EXERCISE AIM: Reproduce everything from the line containing "Camera spec: lens" down to the line containing "343.9], [0, 0, 1]] dist [0.016638, -0.004496]", substituting "upper-left corner" for "top-left corner" and leaving all else unchanged. Omit the pictures from your answer.

THE INPUT:
§

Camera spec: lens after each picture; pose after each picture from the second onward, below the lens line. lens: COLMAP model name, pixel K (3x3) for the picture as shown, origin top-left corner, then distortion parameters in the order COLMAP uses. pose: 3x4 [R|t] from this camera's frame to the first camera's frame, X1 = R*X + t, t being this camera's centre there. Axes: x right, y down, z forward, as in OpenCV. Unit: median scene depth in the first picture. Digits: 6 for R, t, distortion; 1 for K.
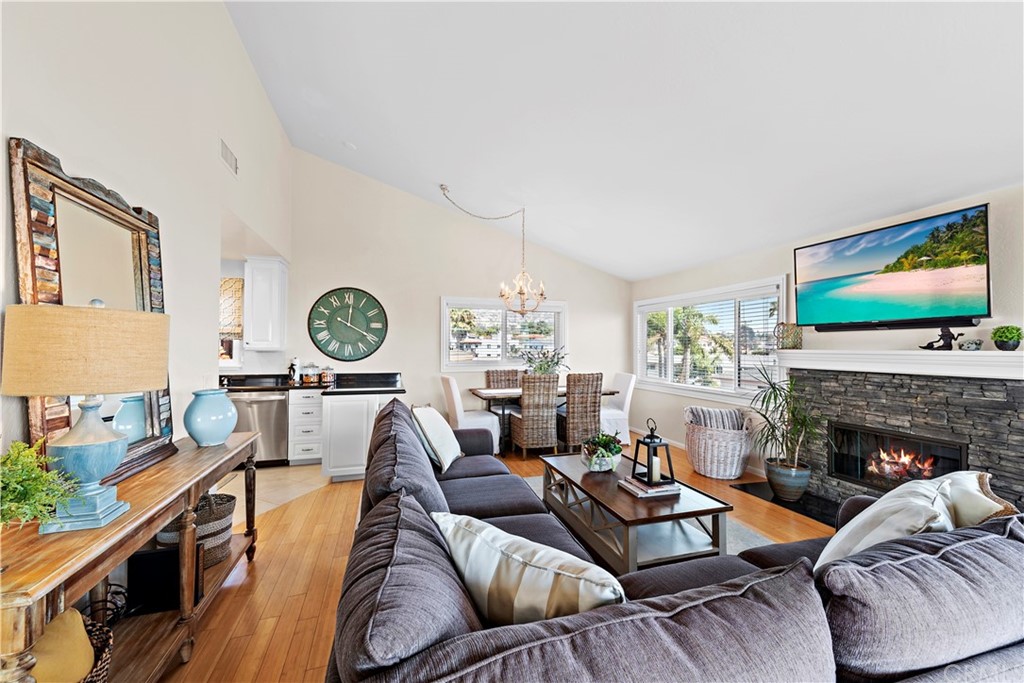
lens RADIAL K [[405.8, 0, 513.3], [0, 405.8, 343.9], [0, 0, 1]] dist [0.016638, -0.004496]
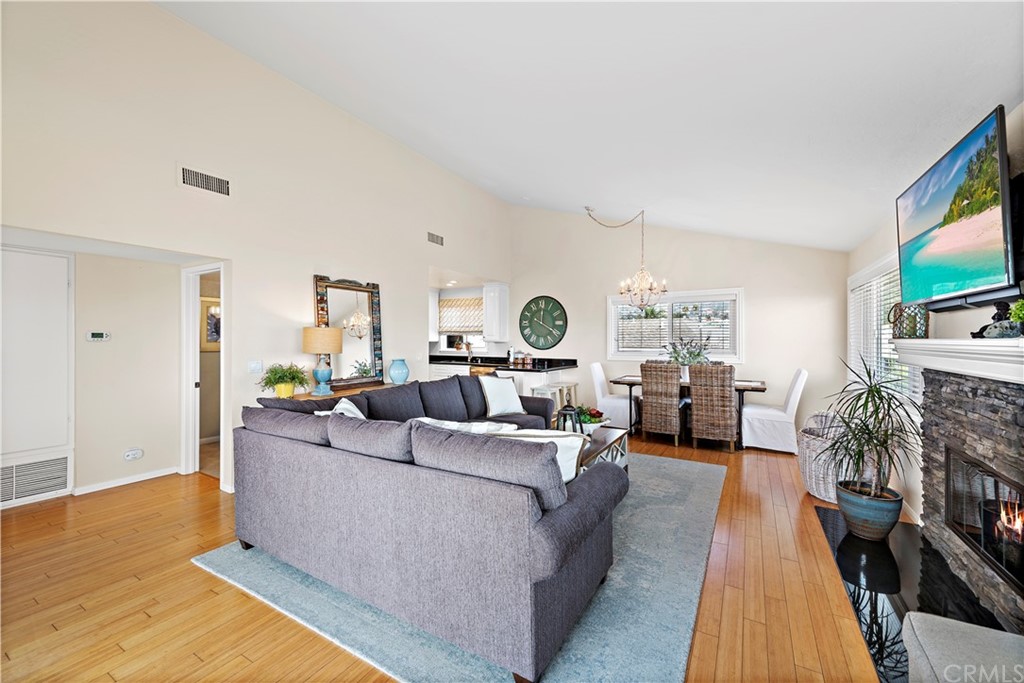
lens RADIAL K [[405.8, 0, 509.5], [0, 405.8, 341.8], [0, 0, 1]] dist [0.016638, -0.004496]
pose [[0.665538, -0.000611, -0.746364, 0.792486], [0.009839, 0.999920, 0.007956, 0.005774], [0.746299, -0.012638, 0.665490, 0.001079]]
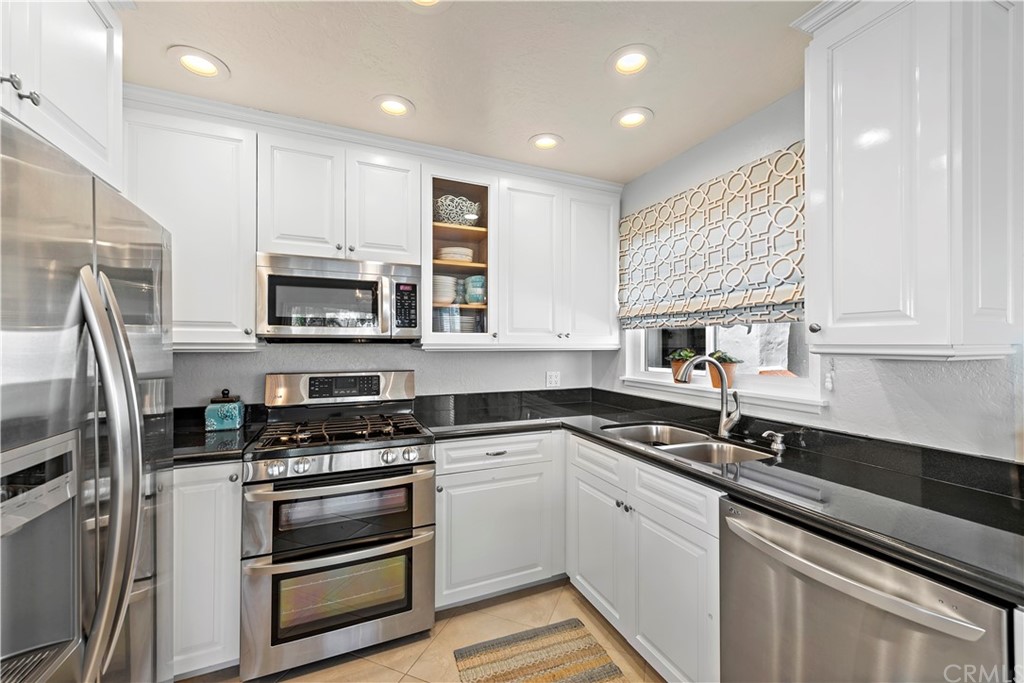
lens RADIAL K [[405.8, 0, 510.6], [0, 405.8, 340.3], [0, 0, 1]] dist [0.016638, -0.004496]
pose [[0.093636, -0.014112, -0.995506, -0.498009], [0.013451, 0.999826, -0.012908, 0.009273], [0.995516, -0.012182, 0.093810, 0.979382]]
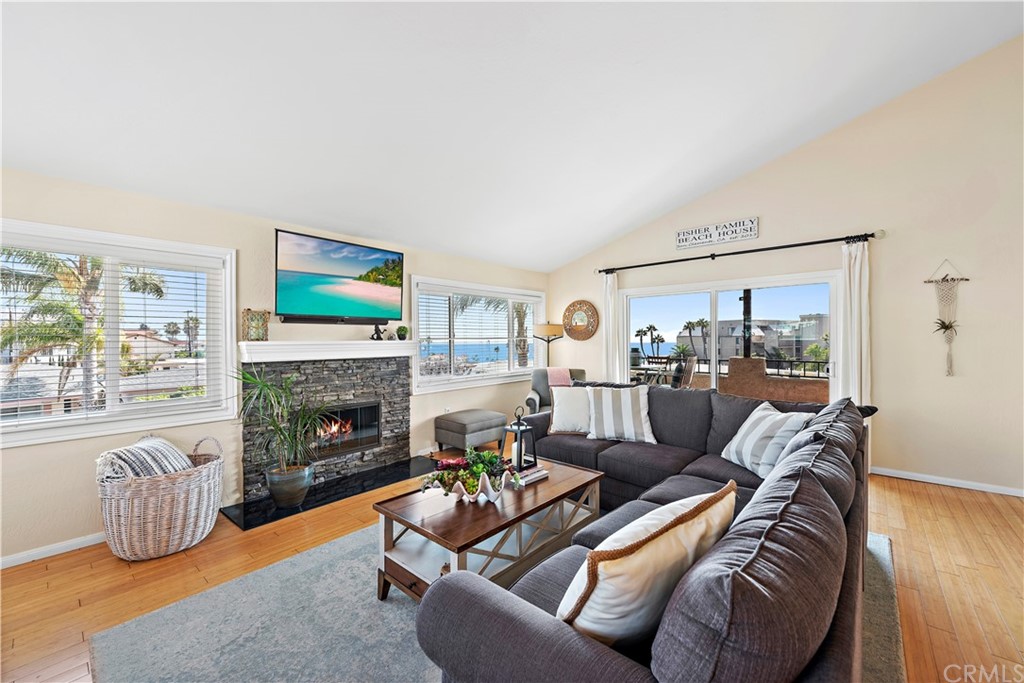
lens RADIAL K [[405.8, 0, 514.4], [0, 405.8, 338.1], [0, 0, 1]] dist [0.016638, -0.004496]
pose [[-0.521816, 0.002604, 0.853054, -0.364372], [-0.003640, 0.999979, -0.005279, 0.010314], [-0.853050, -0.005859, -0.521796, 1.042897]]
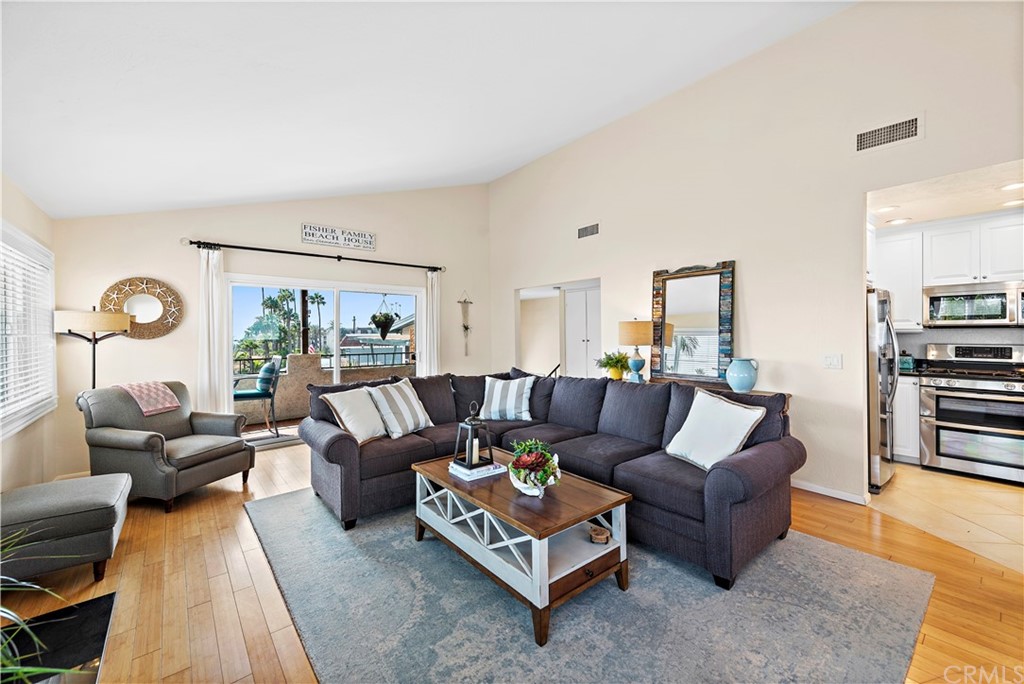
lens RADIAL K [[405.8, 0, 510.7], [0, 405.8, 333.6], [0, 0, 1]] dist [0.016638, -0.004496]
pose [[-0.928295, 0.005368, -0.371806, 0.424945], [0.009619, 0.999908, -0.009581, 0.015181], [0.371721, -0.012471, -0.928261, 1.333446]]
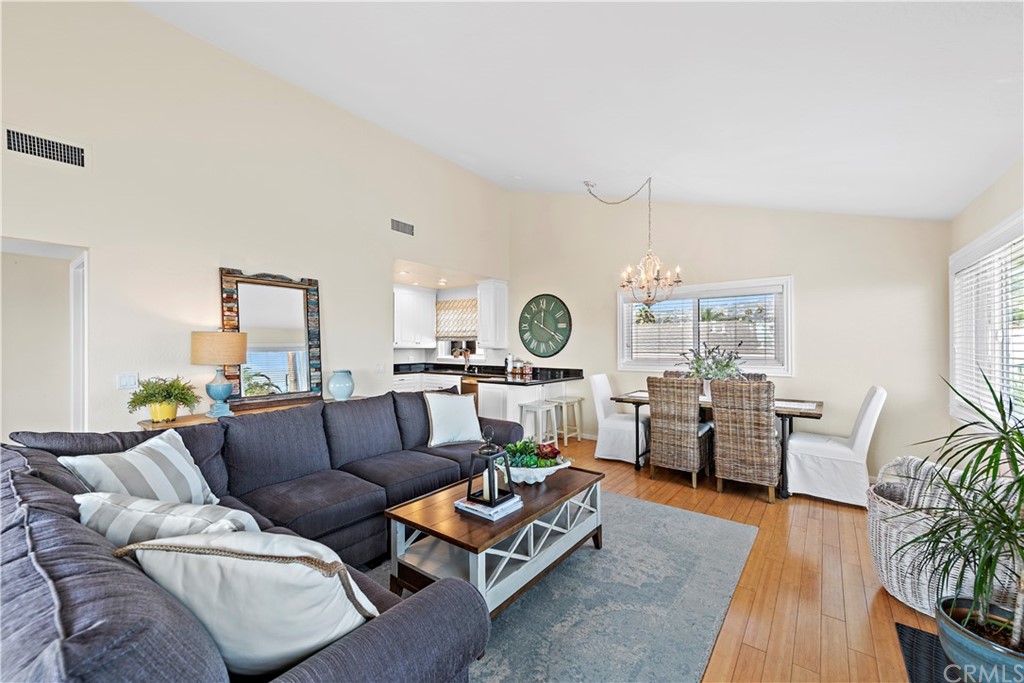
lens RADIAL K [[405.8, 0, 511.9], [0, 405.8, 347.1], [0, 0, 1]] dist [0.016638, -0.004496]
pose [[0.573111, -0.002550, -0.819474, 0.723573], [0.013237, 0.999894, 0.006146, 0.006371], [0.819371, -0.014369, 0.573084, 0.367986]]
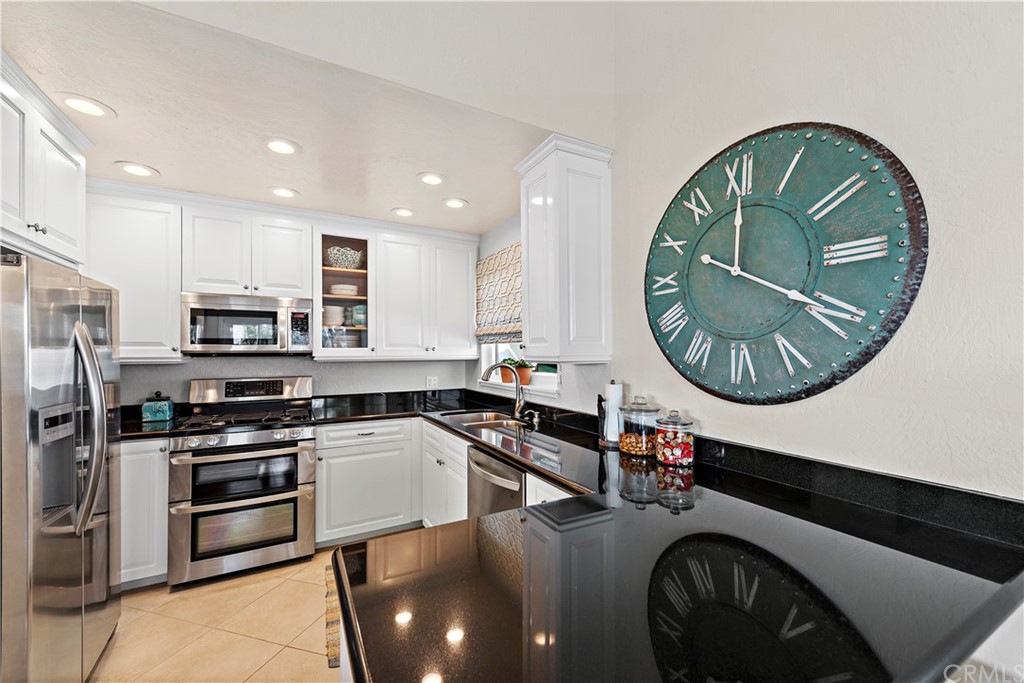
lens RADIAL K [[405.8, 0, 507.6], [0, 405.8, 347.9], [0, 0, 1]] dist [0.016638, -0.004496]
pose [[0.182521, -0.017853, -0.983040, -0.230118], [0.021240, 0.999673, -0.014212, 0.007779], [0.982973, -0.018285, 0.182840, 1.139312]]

§

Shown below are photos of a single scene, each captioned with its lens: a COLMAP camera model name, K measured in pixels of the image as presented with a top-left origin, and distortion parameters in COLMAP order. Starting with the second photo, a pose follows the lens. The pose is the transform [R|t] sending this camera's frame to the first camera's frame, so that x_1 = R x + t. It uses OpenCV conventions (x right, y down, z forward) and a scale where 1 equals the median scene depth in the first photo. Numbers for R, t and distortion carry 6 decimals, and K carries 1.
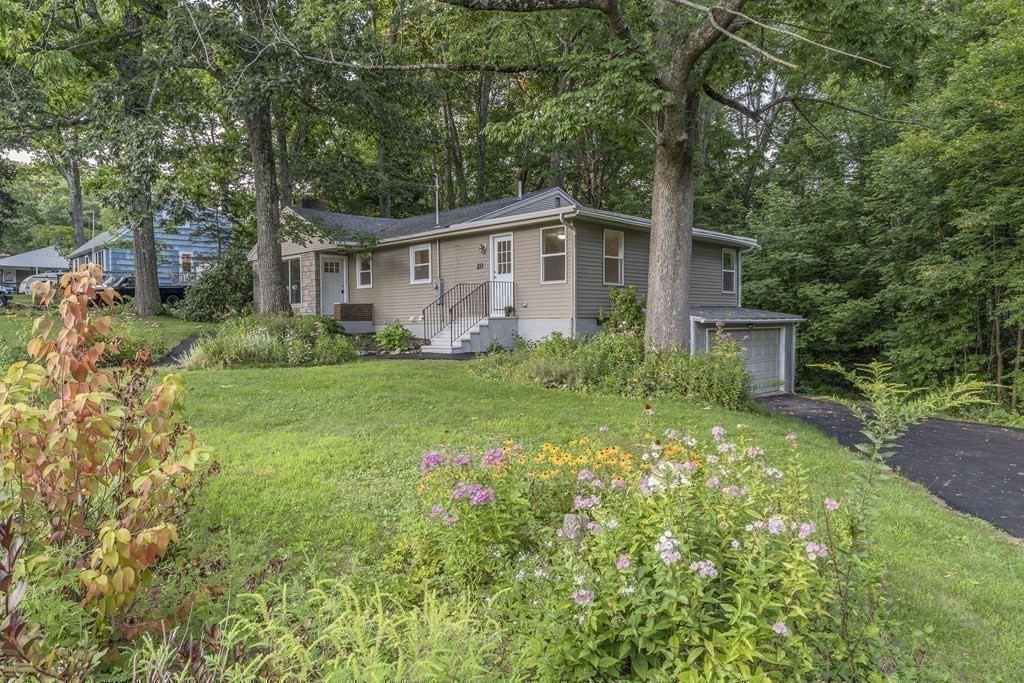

§

TASK RESPONSE:
Camera spec: lens after each picture; pose after each picture from the second onward, below the lens line. lens: COLMAP model name, pixel K (3x3) for the picture as shown, origin upper-left corner, then distortion parameters in the order COLMAP uses. pose: 3x4 [R|t] from this camera's frame to the first camera's frame, X1 = R*X + t, t being this camera's centre there. Axes: x right, y down, z forward, as in OpenCV. Unit: median scene depth in the first picture. Digits: 6 for R, t, distortion; 1 for K.
lens RADIAL K [[405.8, 0, 513.3], [0, 405.8, 343.9], [0, 0, 1]] dist [0.016638, -0.004496]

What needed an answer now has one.